- **Data records**:
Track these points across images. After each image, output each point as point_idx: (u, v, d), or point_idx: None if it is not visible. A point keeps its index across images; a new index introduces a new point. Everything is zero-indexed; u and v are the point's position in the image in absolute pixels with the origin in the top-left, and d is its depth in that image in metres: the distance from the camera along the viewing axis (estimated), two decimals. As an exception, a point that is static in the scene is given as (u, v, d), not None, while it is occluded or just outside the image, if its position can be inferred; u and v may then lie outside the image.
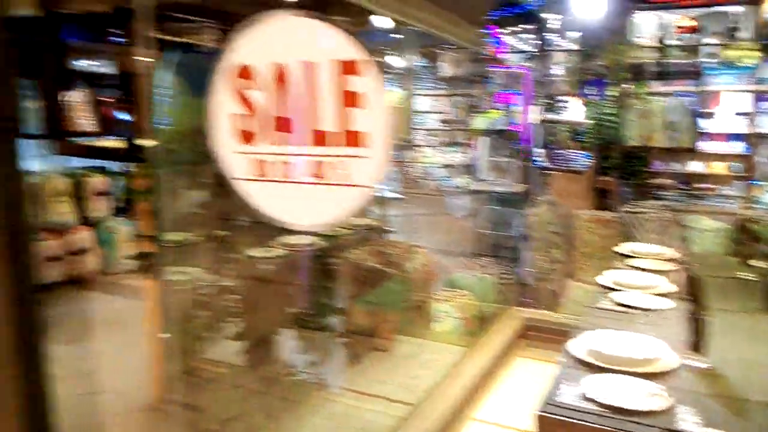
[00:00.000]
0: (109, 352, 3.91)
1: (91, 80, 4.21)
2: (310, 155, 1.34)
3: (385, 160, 1.26)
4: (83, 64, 4.05)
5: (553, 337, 4.19)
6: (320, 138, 1.32)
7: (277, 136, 1.37)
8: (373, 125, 1.27)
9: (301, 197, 1.36)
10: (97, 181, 5.28)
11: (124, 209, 5.64)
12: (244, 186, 1.43)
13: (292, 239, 3.47)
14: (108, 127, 3.56)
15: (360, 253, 3.64)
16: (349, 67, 1.27)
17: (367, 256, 3.59)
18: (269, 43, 1.35)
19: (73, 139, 3.64)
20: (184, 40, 2.66)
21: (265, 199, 1.41)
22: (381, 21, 3.68)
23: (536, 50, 6.43)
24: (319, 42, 1.29)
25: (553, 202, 4.48)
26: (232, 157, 1.42)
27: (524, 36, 6.60)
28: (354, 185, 1.30)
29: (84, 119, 3.61)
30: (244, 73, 1.37)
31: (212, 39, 2.74)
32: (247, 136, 1.40)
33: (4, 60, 1.83)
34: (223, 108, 1.41)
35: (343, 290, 3.73)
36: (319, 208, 1.35)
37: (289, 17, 1.35)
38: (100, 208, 5.34)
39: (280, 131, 1.36)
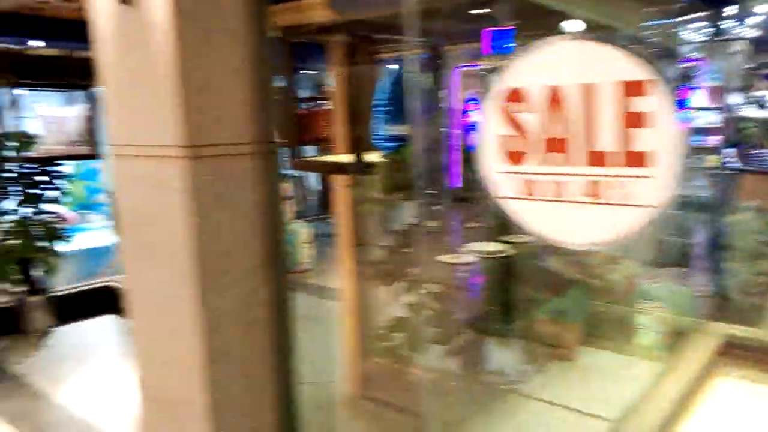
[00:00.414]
0: (304, 346, 4.23)
1: (315, 96, 4.64)
2: (585, 175, 1.36)
3: (674, 180, 1.25)
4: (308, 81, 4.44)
5: (760, 356, 3.82)
6: (597, 158, 1.33)
7: (548, 156, 1.40)
8: (659, 144, 1.26)
9: (573, 216, 1.39)
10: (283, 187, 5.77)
11: (302, 213, 6.08)
12: (509, 205, 1.48)
13: (482, 246, 3.52)
14: (328, 142, 3.90)
15: (550, 260, 3.60)
16: (632, 88, 1.27)
17: (558, 264, 3.54)
18: (543, 66, 1.39)
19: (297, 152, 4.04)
20: (401, 56, 2.83)
21: (534, 217, 1.45)
22: (572, 25, 3.59)
23: (722, 40, 5.89)
24: (600, 64, 1.31)
25: (761, 208, 4.08)
26: (498, 177, 1.48)
27: (703, 24, 6.06)
28: (635, 205, 1.30)
29: (308, 135, 3.98)
30: (515, 96, 1.43)
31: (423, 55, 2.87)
32: (515, 157, 1.45)
33: (269, 90, 2.08)
34: (491, 129, 1.47)
35: (530, 297, 3.71)
36: (595, 227, 1.36)
37: (564, 41, 1.38)
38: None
39: (551, 152, 1.40)
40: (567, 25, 3.57)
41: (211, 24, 1.87)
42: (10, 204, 4.73)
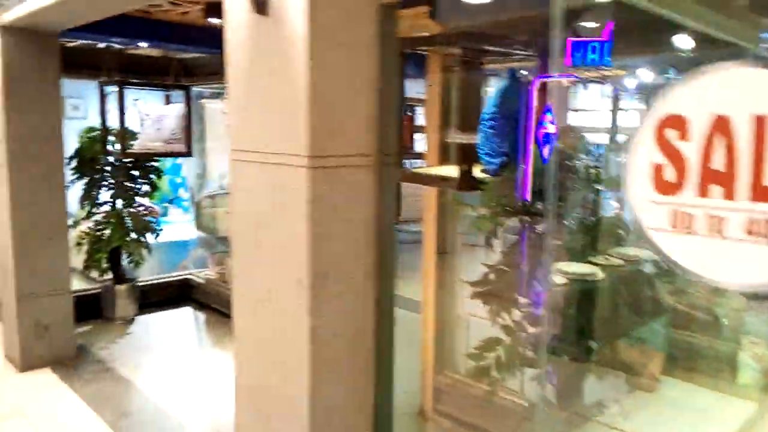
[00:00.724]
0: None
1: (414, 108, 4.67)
2: (750, 211, 1.27)
3: None
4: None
5: None
6: (766, 194, 1.25)
7: (708, 189, 1.32)
8: (843, 185, 1.17)
9: (731, 254, 1.30)
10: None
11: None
12: (657, 236, 1.41)
13: (569, 267, 3.41)
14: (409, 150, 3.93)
15: (642, 286, 3.45)
16: (817, 122, 1.18)
17: (652, 290, 3.39)
18: (710, 93, 1.32)
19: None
20: (503, 68, 2.80)
21: (685, 251, 1.37)
22: (680, 41, 3.44)
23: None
24: (778, 94, 1.23)
25: None
26: (648, 206, 1.41)
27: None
28: (808, 247, 1.21)
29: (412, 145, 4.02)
30: (674, 122, 1.36)
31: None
32: (669, 187, 1.38)
33: (391, 102, 2.08)
34: (644, 156, 1.41)
35: (617, 323, 3.57)
36: (756, 267, 1.28)
37: (736, 67, 1.30)
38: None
39: (712, 184, 1.32)
40: (678, 40, 3.42)
41: (343, 36, 1.88)
42: (106, 196, 4.96)
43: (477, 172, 2.61)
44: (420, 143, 4.86)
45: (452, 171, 2.53)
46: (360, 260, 2.06)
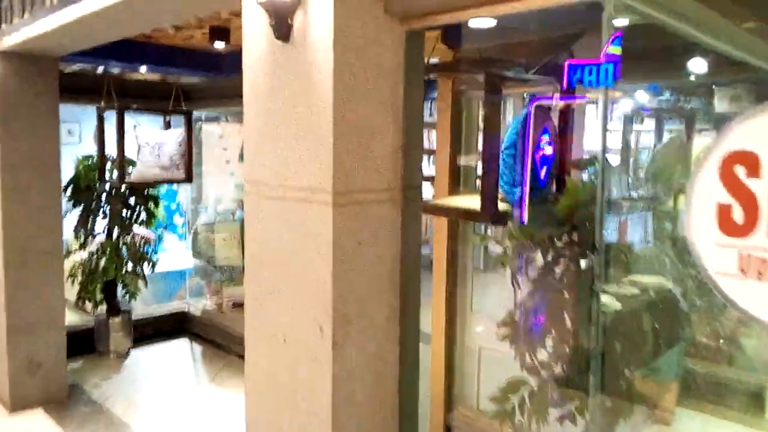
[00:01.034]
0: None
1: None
2: (832, 256, 1.17)
3: None
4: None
5: None
6: None
7: (783, 230, 1.22)
8: None
9: (813, 302, 1.19)
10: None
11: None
12: (723, 281, 1.30)
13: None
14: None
15: (663, 317, 3.33)
16: None
17: (672, 321, 3.27)
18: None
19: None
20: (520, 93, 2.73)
21: (756, 298, 1.26)
22: (695, 65, 3.39)
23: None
24: None
25: None
26: (712, 249, 1.31)
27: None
28: None
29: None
30: (743, 159, 1.26)
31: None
32: (738, 228, 1.27)
33: (416, 133, 1.97)
34: (707, 195, 1.30)
35: (631, 354, 3.45)
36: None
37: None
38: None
39: (788, 225, 1.21)
40: (692, 64, 3.35)
41: (369, 62, 1.78)
42: (102, 225, 4.79)
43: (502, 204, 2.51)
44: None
45: (474, 202, 2.42)
46: (383, 298, 1.93)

- **Requirement**: Before duplicating the entries above, strip out the pictures and keep the rest exact.

- **Solution to this problem**:
Track these points across images. After each image, output each point as point_idx: (u, v, d), or point_idx: None if it is not visible. A point keeps its index across images; a new index introduces a new point. Everything is zero-indexed; u and v are the point's position in the image in absolute pixels with the origin in the top-left, and d is its depth in that image in metres: the distance from the camera along the viewing axis (estimated), two decimals. As an exception, a point that is static in the scene is given as (u, v, d), not None, while it is occluded or just outside the image, if its position can be inferred; u and v may then lie outside the image.
[00:00.000]
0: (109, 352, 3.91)
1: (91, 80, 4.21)
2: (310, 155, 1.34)
3: (385, 160, 1.26)
4: (83, 64, 4.05)
5: (553, 337, 4.19)
6: (320, 138, 1.32)
7: (277, 136, 1.37)
8: (373, 125, 1.27)
9: (301, 197, 1.36)
10: (97, 181, 5.28)
11: (124, 209, 5.64)
12: (244, 186, 1.43)
13: (292, 239, 3.47)
14: (108, 127, 3.56)
15: (360, 253, 3.64)
16: (349, 67, 1.27)
17: (367, 256, 3.59)
18: (269, 43, 1.35)
19: (73, 139, 3.64)
20: (184, 40, 2.66)
21: (265, 199, 1.41)
22: (381, 21, 3.68)
23: (536, 50, 6.43)
24: (319, 42, 1.29)
25: (553, 202, 4.48)
26: (232, 157, 1.42)
27: (524, 36, 6.60)
28: (354, 185, 1.30)
29: (84, 119, 3.61)
30: (244, 73, 1.37)
31: (212, 39, 2.74)
32: (247, 136, 1.40)
33: (4, 60, 1.83)
34: (223, 108, 1.41)
35: (343, 290, 3.73)
36: (319, 208, 1.35)
37: (289, 17, 1.35)
38: (100, 208, 5.34)
39: (280, 131, 1.36)
[00:00.414]
0: (304, 346, 4.23)
1: (315, 96, 4.64)
2: (585, 175, 1.36)
3: (674, 180, 1.25)
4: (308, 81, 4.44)
5: (760, 356, 3.82)
6: (597, 158, 1.33)
7: (548, 156, 1.40)
8: (659, 144, 1.26)
9: (573, 216, 1.39)
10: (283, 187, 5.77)
11: (302, 213, 6.08)
12: (509, 205, 1.48)
13: (482, 246, 3.52)
14: (328, 142, 3.90)
15: (550, 260, 3.60)
16: (632, 88, 1.27)
17: (558, 264, 3.54)
18: (543, 66, 1.39)
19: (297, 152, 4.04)
20: (401, 56, 2.83)
21: (534, 217, 1.45)
22: (572, 25, 3.59)
23: (722, 40, 5.89)
24: (600, 64, 1.31)
25: (761, 208, 4.08)
26: (498, 177, 1.48)
27: (703, 24, 6.06)
28: (635, 205, 1.30)
29: (308, 135, 3.98)
30: (515, 96, 1.43)
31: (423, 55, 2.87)
32: (515, 157, 1.45)
33: (269, 90, 2.08)
34: (491, 129, 1.47)
35: (530, 297, 3.71)
36: (595, 227, 1.36)
37: (564, 41, 1.38)
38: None
39: (551, 152, 1.40)
40: (567, 25, 3.57)
41: (211, 24, 1.87)
42: (10, 204, 4.73)
[00:00.724]
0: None
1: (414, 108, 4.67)
2: (750, 211, 1.27)
3: None
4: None
5: None
6: (766, 194, 1.25)
7: (708, 189, 1.32)
8: (843, 185, 1.17)
9: (731, 254, 1.30)
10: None
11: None
12: (657, 236, 1.41)
13: (569, 267, 3.41)
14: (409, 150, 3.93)
15: (642, 286, 3.45)
16: (817, 122, 1.18)
17: (652, 290, 3.39)
18: (710, 93, 1.32)
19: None
20: (503, 68, 2.80)
21: (685, 251, 1.37)
22: (680, 41, 3.44)
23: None
24: (778, 94, 1.23)
25: None
26: (648, 206, 1.41)
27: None
28: (808, 247, 1.21)
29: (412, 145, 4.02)
30: (674, 122, 1.36)
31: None
32: (669, 187, 1.38)
33: (391, 102, 2.08)
34: (644, 156, 1.41)
35: (617, 323, 3.57)
36: (756, 267, 1.28)
37: (736, 67, 1.30)
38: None
39: (712, 184, 1.32)
40: (678, 40, 3.42)
41: (343, 36, 1.88)
42: (106, 196, 4.96)
43: (477, 172, 2.61)
44: (420, 143, 4.86)
45: (452, 171, 2.53)
46: (360, 260, 2.06)
[00:01.034]
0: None
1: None
2: (832, 256, 1.17)
3: None
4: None
5: None
6: None
7: (783, 230, 1.22)
8: None
9: (813, 302, 1.19)
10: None
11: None
12: (723, 281, 1.30)
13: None
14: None
15: (663, 317, 3.33)
16: None
17: (672, 321, 3.27)
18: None
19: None
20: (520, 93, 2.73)
21: (756, 298, 1.26)
22: (695, 65, 3.39)
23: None
24: None
25: None
26: (712, 249, 1.31)
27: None
28: None
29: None
30: (743, 159, 1.26)
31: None
32: (738, 228, 1.27)
33: (416, 133, 1.97)
34: (707, 195, 1.30)
35: (631, 354, 3.45)
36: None
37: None
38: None
39: (788, 225, 1.21)
40: (692, 64, 3.35)
41: (369, 62, 1.78)
42: (102, 225, 4.79)
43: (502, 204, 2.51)
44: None
45: (474, 202, 2.42)
46: (383, 298, 1.93)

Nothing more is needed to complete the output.